# YouTube



## contour12 (Dec 18, 2007)

Hello - does anyone know how to download movie from YouTube?

Please educate me?

Thanks
CT


----------



## JohnWill (Oct 19, 2002)

Start by creating an account there, I think that will answer most of your questions. There is also a *Help* link that answers issues like that.


----------



## LauraMJ (Mar 18, 2004)

Actually, I don't think they allow downloading........they have it blocked somehow.

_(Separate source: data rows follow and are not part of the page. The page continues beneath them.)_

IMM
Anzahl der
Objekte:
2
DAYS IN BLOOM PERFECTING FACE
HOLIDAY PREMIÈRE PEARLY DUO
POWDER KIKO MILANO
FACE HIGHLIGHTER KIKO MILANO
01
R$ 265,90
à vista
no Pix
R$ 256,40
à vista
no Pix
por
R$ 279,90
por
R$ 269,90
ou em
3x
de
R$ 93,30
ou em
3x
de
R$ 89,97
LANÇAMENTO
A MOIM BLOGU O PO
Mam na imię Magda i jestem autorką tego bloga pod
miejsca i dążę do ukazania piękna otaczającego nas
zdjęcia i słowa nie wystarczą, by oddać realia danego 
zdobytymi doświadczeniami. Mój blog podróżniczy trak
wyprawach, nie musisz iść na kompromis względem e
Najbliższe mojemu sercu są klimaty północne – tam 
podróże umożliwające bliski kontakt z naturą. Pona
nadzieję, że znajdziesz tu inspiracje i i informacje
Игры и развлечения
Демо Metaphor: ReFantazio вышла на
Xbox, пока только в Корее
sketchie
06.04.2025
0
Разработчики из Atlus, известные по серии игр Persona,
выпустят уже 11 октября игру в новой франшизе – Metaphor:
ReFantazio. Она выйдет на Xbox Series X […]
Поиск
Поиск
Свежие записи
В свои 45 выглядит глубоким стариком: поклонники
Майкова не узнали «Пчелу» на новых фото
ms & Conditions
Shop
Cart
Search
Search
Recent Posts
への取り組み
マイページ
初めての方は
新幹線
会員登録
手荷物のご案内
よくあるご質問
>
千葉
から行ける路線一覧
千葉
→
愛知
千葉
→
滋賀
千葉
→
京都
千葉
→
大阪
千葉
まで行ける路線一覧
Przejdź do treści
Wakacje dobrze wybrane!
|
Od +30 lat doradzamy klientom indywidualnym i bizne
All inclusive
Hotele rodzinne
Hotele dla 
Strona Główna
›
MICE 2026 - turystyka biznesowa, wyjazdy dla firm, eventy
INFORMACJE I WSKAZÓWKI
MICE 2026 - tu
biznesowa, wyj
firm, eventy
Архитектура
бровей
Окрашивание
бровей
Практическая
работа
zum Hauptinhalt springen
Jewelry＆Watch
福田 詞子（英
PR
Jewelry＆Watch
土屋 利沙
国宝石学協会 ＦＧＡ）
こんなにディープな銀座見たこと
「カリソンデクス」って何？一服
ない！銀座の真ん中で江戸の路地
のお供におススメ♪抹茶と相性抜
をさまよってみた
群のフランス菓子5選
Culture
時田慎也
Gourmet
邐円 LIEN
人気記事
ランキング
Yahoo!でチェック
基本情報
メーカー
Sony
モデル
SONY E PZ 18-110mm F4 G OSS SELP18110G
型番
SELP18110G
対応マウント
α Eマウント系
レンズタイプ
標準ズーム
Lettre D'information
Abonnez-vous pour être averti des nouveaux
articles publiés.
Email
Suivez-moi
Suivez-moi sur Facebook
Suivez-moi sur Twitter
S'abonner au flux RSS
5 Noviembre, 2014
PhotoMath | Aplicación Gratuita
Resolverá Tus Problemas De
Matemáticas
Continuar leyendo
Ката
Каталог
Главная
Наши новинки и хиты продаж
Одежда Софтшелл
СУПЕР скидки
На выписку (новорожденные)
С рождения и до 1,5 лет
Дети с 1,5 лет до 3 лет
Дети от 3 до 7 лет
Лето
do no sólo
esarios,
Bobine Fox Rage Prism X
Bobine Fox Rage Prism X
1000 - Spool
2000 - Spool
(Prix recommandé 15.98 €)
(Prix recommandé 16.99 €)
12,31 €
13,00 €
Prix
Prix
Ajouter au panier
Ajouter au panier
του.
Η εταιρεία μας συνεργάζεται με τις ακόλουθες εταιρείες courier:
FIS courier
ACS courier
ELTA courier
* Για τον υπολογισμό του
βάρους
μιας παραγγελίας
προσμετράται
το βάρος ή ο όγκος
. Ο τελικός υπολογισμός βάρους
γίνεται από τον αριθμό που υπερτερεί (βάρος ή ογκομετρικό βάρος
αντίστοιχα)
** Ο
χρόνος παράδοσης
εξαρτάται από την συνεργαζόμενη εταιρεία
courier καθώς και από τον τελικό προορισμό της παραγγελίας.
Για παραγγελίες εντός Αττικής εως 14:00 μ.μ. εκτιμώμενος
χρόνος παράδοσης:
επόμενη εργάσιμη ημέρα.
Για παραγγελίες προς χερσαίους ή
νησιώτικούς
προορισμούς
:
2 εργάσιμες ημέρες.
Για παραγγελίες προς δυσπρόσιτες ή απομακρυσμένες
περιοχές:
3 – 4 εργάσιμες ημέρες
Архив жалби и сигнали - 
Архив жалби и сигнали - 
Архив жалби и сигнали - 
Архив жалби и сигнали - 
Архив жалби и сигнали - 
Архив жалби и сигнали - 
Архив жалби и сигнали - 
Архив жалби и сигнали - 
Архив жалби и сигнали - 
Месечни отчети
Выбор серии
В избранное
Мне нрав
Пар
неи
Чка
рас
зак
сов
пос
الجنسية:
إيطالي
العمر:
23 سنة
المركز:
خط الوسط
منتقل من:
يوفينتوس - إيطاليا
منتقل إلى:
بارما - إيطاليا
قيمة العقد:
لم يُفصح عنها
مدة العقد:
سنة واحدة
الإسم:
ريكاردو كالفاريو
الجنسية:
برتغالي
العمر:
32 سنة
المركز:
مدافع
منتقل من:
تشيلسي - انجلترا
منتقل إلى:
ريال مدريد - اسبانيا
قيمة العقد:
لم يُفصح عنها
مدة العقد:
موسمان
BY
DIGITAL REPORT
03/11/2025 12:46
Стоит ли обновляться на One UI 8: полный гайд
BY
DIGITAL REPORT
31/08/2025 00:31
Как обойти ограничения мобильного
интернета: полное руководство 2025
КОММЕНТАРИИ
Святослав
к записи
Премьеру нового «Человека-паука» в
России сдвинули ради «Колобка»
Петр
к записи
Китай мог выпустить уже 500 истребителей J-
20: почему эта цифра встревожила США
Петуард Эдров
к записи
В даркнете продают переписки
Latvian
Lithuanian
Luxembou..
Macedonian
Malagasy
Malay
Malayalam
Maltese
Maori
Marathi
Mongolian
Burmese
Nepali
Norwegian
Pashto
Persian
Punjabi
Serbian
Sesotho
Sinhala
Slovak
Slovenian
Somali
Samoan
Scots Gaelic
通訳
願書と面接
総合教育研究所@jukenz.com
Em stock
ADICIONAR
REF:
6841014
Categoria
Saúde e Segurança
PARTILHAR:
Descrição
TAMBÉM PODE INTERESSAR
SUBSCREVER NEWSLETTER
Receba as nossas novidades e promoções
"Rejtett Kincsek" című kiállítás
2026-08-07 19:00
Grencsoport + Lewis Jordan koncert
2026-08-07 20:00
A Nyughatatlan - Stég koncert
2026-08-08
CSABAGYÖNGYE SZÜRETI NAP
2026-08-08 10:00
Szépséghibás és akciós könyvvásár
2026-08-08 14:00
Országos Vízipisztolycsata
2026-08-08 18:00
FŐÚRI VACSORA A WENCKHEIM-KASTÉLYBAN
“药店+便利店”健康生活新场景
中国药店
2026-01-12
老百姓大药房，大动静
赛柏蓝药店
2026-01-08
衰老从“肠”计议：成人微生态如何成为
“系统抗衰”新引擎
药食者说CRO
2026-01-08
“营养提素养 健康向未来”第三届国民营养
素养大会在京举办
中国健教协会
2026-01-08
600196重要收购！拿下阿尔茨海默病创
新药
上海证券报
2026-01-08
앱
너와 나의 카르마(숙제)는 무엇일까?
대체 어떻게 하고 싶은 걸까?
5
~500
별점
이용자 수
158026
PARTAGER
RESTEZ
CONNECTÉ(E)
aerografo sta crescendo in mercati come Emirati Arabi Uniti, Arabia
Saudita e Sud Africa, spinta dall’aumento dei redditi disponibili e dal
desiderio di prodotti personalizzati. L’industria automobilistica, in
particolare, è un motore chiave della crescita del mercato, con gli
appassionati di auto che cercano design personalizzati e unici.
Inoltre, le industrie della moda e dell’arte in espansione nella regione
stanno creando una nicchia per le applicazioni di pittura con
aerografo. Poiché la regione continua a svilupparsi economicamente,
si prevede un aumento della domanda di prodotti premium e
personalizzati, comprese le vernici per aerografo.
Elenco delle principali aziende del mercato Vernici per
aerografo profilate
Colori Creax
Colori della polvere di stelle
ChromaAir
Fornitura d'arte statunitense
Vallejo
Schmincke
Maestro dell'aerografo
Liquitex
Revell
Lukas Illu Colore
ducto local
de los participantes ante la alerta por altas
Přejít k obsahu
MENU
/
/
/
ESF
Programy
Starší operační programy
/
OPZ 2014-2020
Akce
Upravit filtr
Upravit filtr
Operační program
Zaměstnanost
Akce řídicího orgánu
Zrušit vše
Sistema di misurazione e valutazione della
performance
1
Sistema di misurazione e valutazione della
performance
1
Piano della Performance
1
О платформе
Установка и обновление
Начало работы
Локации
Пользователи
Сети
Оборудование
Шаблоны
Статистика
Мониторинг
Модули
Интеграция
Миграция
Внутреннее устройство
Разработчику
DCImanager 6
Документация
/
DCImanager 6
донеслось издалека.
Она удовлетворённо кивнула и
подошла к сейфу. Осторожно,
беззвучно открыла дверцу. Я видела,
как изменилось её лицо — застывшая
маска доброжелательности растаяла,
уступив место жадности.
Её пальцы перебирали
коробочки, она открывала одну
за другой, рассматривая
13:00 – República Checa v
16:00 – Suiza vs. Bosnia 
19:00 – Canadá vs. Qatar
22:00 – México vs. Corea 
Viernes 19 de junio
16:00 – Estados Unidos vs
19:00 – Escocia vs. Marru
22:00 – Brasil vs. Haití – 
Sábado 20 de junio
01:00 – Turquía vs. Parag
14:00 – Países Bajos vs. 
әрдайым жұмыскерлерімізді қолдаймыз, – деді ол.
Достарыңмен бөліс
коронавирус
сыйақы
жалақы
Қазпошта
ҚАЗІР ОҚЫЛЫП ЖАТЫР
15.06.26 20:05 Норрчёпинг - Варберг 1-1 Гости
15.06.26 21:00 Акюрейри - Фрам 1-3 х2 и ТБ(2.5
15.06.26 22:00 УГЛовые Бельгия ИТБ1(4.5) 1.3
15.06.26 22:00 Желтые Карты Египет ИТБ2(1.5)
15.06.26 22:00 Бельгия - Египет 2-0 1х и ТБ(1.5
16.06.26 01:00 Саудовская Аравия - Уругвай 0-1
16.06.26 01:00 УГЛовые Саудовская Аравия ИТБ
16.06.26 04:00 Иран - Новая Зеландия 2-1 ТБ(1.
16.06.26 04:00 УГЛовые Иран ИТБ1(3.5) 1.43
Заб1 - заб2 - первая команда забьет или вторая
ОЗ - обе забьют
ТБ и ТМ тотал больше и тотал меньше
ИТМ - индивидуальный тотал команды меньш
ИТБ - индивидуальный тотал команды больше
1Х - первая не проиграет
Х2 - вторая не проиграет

I believe I read that in the FAQ.


----------



## johnni (Dec 16, 2003)

Starting from February I have used http://youtubedownload.altervista.org/. I use GOM player to play the videos, which also plays many other videos; from http://www.gomlab.com/eng/

johnni


----------



## ferrija1 (Apr 11, 2006)

http://www.videodownloadx.com/
http://www.downloadandsaveyoutubevideos.info/
http://www.downloadyoutubevideos.com/
http://keepvid.com/
http://vixy.net/
http://www.downloader9.com/
http://www.vidgrab.com/
http://www.techcrunch.com/get-youtube-movie/
http://heywatch.com/
http://www.savevideodownload.com/download.php

There's also another decent site in the internet......
Google


----------



## JohnWill (Oct 19, 2002)

I mis-spoke, I was thinking uploading a video.


----------



## ferrija1 (Apr 11, 2006)

I was wondering what you were talking about.


----------



## contour12 (Dec 18, 2007)

Thanks so much for the tips.

CT


----------



## dr911 (Sep 21, 2005)

JohnWill said:


> I mis-spoke, I was thinking uploading a video.


I'm "*confused*" enough.......JohnWill, Thanks for clarifying !!


----------